How liquid are those earnings? Can they be withdrawn easily and converted to BTC/USD?


The earnings are in the form of Steem Power, Steem,and steem dollars. The latter was apparently an attempt to make a stable currency, which tracked the dollar, which failed to live up to its goals.

Steem power is very illiquid and takes time to "power down" the steem power into steem. Steem is the main currency, which you trade on the markets (along with Steem dollars).


Yes, although about 50% of the payout amount in the default case is in the form of Steem Power, which takes ~12 weeks to convert to STEEM which can be instantly traded like any other coin.

Delay aside, it’s all the author’s.


cumulatively or is that how much they're earning per month?


It's how much they've earned for that particular video so far. I've been saying it for a while here but nobody seemed to listen. d.tube is way better for smaller creators than YouTube is right now, and with a tiny fraction of YouTube's audience.

Plus, YouTube is only going to get worse for small creators, as Google tries to cater more and more to the big companies and punish the creators for "advertiser-offensive content". Meanwhile, d.tube should get better and better as both it and STEEM (the tipping mechanism) rise in popularity.
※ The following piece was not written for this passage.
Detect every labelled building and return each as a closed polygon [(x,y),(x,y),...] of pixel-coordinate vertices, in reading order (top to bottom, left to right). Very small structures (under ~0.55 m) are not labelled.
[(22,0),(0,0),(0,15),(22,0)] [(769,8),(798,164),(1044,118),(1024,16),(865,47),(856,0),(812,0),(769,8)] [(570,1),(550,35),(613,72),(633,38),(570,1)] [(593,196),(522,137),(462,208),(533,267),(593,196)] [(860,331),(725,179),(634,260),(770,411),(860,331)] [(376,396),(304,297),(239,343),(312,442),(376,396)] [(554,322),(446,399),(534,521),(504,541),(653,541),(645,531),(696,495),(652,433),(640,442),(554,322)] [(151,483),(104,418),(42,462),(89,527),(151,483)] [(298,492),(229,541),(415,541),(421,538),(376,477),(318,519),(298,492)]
The nice part is the creators don't even have to give-up YouTube to try out d.tube. They can just upload the video to both and see for themselves what's the difference.


With a new monetised platform, with money being incredibly obvious on the UI, the incentive is pretty high to just steal popular content from YouTube and repost it. How do they ensure original content or ownership?


They don't. People are going to get screwed and sued over this.


If Facebook doesn't care about enforcing copyright, why should such a small website?

That really seems like an argument that is made only to hurt startups.


> That really seems like an argument that is made only to hurt startups.

you're looking at this the wrong way. Yes, startups should enforce copyright. But so should facebook.

They just get away with it because they are big


Yes, that's the point the commenter is making.


>How do they ensure original content or ownership?

This has become a big issue on the STEEM blockchain - plagirism, irrelevant junk etc.

Generally the STEEM blockchain is otherwise very fast and healthy but the content issue putting it strain from every front.


Automated AI algorithms, some day.


how is an "AI algorithm" going to figure out a newly uploaded video is a dupe of a Youtube video that is in the process of trending? How would you effectively contentID every single popular video on Youtube and run it against a fully distributed video platform? Just magical AI things I guess?


contentID sort of thing is actually possible - I am actually working on a proof of concept AI bot to identify spam and plagiarism.

some basic info is here : https://steemit.com/hello/@thefreebird/init-1


My impression is that it is all within the first 20 days after posting,

but I haven't looked into it closely and could easily be remembering incorrectly or have misunderstood.


You can only earn the first seven days after the post was created.


If you create something that has a lasting appeal you should repost it every X days.. Sounds dumb.